264pp., b/w & colour illus., paperback, Reprint, University of Chicago Press, Chicago, (2021) 2022
ISBN: 9780226823867
A collection of essays by Teju Cole on what it means to be human, what it means to bear witness, and "the wisdom latent in the dark".
Includes the Randy L. and Melvin R. Berlin Family Lectures, which Cole delivered at the University of Chicago in 2019. "Under the title, 'Coming to Our Senses', they are published here for the first time, in slightly modified form."
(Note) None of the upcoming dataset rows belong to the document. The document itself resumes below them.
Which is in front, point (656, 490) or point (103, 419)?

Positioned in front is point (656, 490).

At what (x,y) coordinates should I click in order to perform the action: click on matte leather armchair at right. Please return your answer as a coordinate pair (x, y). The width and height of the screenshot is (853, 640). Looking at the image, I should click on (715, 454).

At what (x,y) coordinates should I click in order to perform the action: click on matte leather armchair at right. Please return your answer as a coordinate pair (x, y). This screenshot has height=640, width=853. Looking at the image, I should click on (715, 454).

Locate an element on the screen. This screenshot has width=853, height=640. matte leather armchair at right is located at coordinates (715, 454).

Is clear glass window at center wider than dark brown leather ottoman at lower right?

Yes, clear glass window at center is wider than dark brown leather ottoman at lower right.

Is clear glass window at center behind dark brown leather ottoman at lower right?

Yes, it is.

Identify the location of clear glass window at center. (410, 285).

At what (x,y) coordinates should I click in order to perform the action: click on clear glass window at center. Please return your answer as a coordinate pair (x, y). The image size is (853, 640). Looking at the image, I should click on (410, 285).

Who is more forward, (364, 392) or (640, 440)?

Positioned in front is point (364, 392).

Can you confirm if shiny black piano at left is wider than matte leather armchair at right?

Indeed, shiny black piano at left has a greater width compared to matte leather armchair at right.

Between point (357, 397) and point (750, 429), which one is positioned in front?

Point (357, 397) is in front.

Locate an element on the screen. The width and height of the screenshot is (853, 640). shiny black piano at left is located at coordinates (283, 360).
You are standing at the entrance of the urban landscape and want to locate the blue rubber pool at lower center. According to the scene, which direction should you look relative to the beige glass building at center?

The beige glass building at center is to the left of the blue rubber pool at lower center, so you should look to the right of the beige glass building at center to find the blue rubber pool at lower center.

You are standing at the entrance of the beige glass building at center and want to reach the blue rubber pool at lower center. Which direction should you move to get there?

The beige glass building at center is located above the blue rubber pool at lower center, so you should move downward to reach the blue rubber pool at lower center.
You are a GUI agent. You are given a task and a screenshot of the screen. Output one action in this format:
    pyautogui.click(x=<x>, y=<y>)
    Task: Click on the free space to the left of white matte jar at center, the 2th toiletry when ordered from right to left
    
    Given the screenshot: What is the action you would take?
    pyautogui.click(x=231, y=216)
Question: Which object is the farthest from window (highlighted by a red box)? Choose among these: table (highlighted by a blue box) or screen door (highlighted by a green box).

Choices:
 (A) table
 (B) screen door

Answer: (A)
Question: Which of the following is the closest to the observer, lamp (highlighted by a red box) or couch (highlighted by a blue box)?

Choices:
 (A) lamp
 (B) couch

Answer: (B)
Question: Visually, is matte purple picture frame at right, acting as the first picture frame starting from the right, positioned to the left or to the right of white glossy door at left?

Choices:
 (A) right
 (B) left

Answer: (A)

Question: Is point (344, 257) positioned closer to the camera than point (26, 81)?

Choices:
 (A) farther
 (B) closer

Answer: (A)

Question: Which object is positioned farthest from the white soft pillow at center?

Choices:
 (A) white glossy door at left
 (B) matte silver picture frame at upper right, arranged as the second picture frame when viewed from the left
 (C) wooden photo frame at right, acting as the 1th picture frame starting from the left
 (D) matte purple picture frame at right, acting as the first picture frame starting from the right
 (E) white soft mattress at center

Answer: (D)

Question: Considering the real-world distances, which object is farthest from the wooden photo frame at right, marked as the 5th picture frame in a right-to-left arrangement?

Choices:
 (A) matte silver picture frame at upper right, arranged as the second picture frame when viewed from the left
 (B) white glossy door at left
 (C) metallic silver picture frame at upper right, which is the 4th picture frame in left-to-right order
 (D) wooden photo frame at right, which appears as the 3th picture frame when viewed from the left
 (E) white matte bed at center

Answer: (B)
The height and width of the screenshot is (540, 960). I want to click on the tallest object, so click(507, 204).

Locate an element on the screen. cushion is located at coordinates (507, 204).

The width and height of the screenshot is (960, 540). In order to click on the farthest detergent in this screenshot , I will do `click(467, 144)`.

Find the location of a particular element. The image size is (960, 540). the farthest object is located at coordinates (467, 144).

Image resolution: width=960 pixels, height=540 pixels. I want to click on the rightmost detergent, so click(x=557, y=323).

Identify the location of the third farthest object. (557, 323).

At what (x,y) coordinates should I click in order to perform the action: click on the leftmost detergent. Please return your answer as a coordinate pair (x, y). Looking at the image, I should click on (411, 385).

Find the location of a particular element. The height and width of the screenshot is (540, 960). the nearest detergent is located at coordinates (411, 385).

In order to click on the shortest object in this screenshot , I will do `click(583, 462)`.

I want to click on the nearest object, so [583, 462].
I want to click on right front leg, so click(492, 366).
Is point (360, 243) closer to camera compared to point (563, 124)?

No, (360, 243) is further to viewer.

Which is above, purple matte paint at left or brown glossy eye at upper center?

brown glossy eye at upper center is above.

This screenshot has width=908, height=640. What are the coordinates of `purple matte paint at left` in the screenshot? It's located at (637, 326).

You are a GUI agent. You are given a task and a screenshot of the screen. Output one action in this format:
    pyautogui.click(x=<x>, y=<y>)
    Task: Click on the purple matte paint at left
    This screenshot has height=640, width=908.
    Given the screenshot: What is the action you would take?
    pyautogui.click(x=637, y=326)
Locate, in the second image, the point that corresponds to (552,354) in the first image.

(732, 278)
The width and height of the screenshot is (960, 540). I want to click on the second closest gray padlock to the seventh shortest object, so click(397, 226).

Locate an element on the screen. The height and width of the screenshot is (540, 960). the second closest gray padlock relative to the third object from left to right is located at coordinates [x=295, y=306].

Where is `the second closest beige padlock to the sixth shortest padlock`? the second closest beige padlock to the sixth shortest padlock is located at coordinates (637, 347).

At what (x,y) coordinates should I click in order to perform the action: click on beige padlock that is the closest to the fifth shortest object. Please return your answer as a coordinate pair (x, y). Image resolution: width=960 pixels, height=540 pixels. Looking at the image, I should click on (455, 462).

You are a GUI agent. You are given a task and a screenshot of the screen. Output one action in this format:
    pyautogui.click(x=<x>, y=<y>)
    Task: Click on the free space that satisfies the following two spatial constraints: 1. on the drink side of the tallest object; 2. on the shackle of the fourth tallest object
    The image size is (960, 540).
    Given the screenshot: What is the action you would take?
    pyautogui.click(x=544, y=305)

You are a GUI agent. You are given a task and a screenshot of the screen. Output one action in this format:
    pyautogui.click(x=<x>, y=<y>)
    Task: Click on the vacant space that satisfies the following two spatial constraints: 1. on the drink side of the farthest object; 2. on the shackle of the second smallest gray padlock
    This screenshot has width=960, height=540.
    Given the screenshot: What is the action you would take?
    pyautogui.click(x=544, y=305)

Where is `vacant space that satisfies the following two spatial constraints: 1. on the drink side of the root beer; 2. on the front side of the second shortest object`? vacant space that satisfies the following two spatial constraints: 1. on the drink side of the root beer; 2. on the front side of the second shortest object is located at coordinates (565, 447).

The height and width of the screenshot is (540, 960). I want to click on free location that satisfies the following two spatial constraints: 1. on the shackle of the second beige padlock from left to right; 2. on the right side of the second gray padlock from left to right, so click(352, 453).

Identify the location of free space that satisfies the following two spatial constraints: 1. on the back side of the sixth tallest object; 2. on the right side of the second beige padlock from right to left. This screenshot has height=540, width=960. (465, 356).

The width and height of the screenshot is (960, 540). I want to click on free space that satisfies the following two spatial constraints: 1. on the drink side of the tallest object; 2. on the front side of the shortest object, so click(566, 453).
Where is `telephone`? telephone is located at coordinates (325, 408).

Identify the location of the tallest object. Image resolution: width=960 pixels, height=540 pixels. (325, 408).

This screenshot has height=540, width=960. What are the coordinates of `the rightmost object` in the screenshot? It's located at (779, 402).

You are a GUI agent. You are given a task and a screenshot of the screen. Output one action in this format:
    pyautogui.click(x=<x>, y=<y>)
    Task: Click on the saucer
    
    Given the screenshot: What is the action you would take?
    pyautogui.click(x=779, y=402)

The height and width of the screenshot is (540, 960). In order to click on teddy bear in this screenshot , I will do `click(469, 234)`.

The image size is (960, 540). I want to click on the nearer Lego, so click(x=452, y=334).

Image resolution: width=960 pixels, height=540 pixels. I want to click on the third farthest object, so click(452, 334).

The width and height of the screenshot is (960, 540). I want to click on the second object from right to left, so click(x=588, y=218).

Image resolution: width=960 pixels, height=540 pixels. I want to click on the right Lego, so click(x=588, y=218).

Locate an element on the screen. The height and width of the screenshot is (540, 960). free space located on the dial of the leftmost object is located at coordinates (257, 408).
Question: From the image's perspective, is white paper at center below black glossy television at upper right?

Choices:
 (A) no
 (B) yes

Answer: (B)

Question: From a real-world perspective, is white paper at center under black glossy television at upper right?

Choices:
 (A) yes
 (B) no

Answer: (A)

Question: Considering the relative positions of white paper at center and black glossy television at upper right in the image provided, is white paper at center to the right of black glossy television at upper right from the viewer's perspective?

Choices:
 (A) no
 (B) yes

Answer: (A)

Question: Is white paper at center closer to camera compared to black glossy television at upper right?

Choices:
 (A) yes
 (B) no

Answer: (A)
"What we see is an individual taking stock of their surroundings, a mode that Cole has mastered. To read this book is to enjoy the generosity of his thought, to be invited into a contemplation of your inner life, to embrace the complexity of others, and to see in the darkness not only despair but also understanding and even refuge. Simukai Chigudu, The Guardian
“Black Paper is not simply a collection. There is an identifiable through-line which brings these multiple essays together into a unified text: namely, a reckoning with aesthetic experience when one is surrounded by darkness. If impaired vision is the issue in his earlier Blind Spot, total loss of sight is what is at stake here. Can we become comfortable seeing in the dark, or even seeing darkness and welcoming what is there to be found? ... Through the artful vehicle of his precise prose, Cole has arrested us. He has made us stop, ponder, and pay attention.” Los Angeles Review of Books
Teju Cole is a novelist, photographer, critic, curator, and the author of seven books, including Open City, Blind Spot, and Golden Apple of the Sun. He was the photography critic of the New York Times Magazine from 2015 until 2019. A 2018 Guggenheim Fellow, he is currently the Gore Vidal Professor of the Practice of Creative Writing at Harvard.